One way to defeat any machine-unreadable captcha: Funnel the captcha question, as seen by the bot, to another website, where a human answers it, not knowing they are helping a bot.

For example, a pornography site that displays a captcha every few images or videos to supposedly "make sure you're not a bot". A real person, wanting to view the pornography, answers the captcha. The pornography site actually received the captcha question from one of its bots that encountered the captcha when registering for a forum that it wanted to spam. The bot sends the captcha question to the pornography site. The site automatically registers that there is a new captcha to answer in the captcha queue. The site displays the captcha to, say, five different visitors. The visitors answer the captcha. The site picks the mode from the answer pool, and sends it back to the bot. The bot enters the captcha and proceeds, spamming another forum with links to the pornography site, or to download malware that will infect more PCs and allow them to be remotely controlled and used as more bots.
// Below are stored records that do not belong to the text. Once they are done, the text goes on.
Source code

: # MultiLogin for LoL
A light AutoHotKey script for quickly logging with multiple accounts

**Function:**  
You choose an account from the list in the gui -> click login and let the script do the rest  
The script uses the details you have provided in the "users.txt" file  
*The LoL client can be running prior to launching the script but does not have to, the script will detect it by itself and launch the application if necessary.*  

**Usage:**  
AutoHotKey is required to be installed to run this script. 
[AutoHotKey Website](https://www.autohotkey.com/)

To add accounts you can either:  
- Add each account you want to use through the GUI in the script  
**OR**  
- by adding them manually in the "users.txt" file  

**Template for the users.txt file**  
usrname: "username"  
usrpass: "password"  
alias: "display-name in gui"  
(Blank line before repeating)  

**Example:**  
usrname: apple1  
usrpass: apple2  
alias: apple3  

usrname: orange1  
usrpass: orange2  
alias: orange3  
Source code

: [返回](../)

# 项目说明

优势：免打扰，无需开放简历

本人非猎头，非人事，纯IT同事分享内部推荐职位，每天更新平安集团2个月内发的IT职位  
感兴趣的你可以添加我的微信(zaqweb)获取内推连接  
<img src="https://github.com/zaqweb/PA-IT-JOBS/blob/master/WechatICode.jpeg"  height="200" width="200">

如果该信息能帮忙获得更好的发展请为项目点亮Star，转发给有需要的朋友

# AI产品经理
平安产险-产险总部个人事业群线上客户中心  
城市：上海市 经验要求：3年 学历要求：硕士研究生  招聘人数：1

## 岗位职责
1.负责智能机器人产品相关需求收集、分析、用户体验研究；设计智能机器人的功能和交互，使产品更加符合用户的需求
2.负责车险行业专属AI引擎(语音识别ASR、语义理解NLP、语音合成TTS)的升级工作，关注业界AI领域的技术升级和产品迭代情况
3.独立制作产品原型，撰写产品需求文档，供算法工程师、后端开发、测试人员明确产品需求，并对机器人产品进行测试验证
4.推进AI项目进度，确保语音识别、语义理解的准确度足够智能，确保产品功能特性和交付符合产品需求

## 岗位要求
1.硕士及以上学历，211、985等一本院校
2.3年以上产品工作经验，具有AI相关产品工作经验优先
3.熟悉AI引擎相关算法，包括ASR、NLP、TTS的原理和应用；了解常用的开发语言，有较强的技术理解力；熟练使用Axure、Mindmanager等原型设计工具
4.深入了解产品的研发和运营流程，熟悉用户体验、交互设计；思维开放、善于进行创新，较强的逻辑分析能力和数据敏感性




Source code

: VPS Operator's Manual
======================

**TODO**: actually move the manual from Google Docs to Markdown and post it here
That's not to say they shouldn't be used however. The most effective way to prevent forum spam is to have multiple layers of security. Several different captchas, both for registering, and for the first few posts of a new user. Multiple types of captchas too, often more than one type for things like registering for accounts. Another layer: automated content review - a program scans new content that is about to be posted to see if the structure of the content matches typical spam content. Mollom and Akismet are examples of this. Another layer: checking the email addresses, IP addresses, and user names against a database of those used by spammers, such as stopforumspam.com.

WOW!! That's REALLY clever, never thought of that, it's horrible too, but clever. Sheesh!